> ARBEITSFRAGEN
A. Wie viele Songs umfasst laut dem Artikel über die Klimasongs aus Hannover das Musikprojekt?
B. Geben Sie den Artikel über die Klimasongs aus Hannover von „Klimasongs aus Hannover: No“ bis „gefährlich knapp ist.“ wieder und benennen Sie dabei „Klimakrise“ in „Klimanotlage“ um.
C. Führen Sie den Artikel über die Klimasongs aus Hannover im Anschluss an seinen letzten Satz weiter.

> QUELLENAUSZUG
● ● ●

Geschichten

Klimasongs aus Hannover: No Music on a Dead Planet

Klimaprotest mal anders: In 25 Songs beschreiben Künstler und Künstlerinnen aus Hannover ihre Gedanken und Gefühle zur Klimakrise

Nachrichten vom Klimawandel erreichen uns fast täglich. Die Bilder der schmelzenden Gletscher und Polkappen, der auftauenden Permafrostböden und sterbenden Korallenriffe führen uns die real existierende Klimakrise eindringlich vor Augen. Doch selbst die Regenfluten und das folgende verheerende Hochwasser in Deutschland im vergangenen Sommer haben nicht alle davon überzeugt, dass die Zeit zum Handeln gefährlich knapp ist.

Ein emotionaler Zugang zum Thema Klimakrise

Unter diesem Eindruck haben Musiker und Bands aus Hannover ein ehrgeiziges Projekt in Angriff genommen. Ihre Idee: mit eindringlichen Songs zum Klimawandel einen anderen, emotionaleren Zugang zum Thema ermöglichen. „Wir haben innerhalb von zwei Monaten einen Sampler produziert, der unsere Gedanken und Gefühle zur Klimakrise widerspiegelt und gleichzeitig einen Eindruck vom breiten Spektrum der Musikszene in Hannover vermittelt“, sagt Kolja Schwab von der Initiative Culture Declares Hannover, die das Projekt initiiert hat.

● ● ●

> BEREITGESTELLTE DATENSÄTZE
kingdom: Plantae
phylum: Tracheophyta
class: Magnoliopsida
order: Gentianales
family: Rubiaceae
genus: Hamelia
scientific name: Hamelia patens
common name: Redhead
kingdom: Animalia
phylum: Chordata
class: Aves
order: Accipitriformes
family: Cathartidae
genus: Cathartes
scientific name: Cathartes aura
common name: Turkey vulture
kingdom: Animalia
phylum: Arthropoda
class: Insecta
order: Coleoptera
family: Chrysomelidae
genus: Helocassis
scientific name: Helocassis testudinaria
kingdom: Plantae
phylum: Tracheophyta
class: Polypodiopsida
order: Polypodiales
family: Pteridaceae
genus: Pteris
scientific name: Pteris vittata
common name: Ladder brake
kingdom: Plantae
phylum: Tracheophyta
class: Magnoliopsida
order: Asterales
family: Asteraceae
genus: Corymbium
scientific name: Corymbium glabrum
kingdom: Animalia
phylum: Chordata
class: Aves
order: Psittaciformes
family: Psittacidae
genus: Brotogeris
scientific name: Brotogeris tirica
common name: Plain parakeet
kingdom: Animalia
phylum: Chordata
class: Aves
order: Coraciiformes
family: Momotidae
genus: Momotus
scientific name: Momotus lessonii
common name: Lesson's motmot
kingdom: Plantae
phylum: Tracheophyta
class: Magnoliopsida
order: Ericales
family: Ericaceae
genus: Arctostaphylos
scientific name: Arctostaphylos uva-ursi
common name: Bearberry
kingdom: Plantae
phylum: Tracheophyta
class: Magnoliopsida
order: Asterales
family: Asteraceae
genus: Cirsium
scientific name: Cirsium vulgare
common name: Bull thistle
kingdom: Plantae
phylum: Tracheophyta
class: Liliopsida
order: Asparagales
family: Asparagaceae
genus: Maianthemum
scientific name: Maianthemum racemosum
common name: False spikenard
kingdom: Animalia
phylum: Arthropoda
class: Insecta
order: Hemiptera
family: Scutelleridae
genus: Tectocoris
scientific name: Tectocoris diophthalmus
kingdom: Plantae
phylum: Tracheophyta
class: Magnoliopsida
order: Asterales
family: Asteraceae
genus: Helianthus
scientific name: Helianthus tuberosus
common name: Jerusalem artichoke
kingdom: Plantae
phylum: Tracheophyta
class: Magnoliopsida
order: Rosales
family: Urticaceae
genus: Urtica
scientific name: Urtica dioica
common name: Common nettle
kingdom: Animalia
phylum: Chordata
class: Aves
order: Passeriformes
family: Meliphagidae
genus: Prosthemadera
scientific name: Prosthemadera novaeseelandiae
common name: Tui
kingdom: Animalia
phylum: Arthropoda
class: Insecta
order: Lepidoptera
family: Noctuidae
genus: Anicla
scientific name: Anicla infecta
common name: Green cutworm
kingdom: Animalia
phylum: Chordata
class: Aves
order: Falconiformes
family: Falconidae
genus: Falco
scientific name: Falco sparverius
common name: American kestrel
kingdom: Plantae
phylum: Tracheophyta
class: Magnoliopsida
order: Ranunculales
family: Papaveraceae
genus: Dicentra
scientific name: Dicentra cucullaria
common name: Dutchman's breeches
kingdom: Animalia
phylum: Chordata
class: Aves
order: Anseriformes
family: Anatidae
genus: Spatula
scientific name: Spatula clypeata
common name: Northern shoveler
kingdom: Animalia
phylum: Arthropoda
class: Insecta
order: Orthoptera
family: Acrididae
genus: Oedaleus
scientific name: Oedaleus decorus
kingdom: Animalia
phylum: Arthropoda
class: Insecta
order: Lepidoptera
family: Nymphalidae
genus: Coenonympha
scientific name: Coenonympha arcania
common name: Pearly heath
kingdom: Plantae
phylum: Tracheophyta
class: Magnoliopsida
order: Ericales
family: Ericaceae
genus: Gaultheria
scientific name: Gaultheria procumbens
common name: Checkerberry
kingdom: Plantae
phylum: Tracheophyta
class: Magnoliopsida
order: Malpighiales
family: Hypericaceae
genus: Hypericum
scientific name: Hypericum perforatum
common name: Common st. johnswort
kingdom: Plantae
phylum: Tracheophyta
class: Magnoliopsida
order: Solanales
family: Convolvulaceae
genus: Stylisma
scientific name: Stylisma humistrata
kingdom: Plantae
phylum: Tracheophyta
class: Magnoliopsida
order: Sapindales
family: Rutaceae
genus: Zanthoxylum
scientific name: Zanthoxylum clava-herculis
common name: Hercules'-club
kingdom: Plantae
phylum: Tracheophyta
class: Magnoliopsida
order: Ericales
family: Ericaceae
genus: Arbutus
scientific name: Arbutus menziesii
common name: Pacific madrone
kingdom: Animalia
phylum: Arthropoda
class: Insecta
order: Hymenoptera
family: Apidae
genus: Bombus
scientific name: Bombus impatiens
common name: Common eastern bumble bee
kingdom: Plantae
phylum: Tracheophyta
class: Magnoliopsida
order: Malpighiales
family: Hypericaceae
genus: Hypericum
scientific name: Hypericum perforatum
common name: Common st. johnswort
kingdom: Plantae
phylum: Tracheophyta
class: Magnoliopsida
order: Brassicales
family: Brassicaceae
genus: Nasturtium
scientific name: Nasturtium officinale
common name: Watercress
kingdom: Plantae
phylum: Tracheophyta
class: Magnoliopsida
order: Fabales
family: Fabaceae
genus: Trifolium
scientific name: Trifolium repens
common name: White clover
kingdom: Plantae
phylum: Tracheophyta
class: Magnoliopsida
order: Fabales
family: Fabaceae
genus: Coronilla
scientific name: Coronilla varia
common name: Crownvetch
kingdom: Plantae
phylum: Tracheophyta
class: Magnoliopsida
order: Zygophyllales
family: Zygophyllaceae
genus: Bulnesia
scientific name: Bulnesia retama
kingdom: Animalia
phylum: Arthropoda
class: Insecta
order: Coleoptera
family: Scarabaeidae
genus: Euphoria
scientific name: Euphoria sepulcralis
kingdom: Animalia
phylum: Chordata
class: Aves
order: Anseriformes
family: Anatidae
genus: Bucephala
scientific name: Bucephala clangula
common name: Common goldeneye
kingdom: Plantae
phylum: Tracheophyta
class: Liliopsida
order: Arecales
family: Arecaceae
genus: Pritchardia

● ● ●

> ANTWORTÜBERSICHT
A. 25 Songs.

B.
Klimasongs aus Hannover: No Music on a Dead Planet

Klimaprotest mal anders: In 25 Songs beschreiben Künstler und Künstlerinnen aus Hannover ihre Gedanken und Gefühle zur Klimanotlage

Nachrichten vom Klimawandel erreichen uns fast täglich. Die Bilder der schmelzenden Gletscher und Polkappen, der auftauenden Permafrostböden und sterbenden Korallenriffe führen uns die real existierende Klimanotlage eindringlich vor Augen. Doch selbst die Regenfluten und das folgende verheerende Hochwasser in Deutschland im vergangenen Sommer haben nicht alle davon überzeugt, dass die Zeit zum Handeln gefährlich knapp ist.

C.
No Music on a Dead Planet“ heißt das Ergebnis, zu dem viele Nachwuchskünstler, aber auch bekanntere Musiker, neue und zum Teil bereits veröffentlichte Songs beigetragen haben. Zu finden ist der Sampler auf den üblichen Streaming-Diensten. „Wir hatten gehofft, dass wir vielleicht zwölf Songs zusammenbekommen. Dann waren es ruck-zuck 25 – das hat uns wirklich überrascht“, sagt Schwab. Die Bandbreite der Lieder ist enorm. Von sanften Popnummern über Metal bis hin zum A-cappella-Stück und Klassik reichen die Genres. Und so unterschiedlich wie die Musikstile sind auch die Ideen der Künstler zum Thema Klimakrise.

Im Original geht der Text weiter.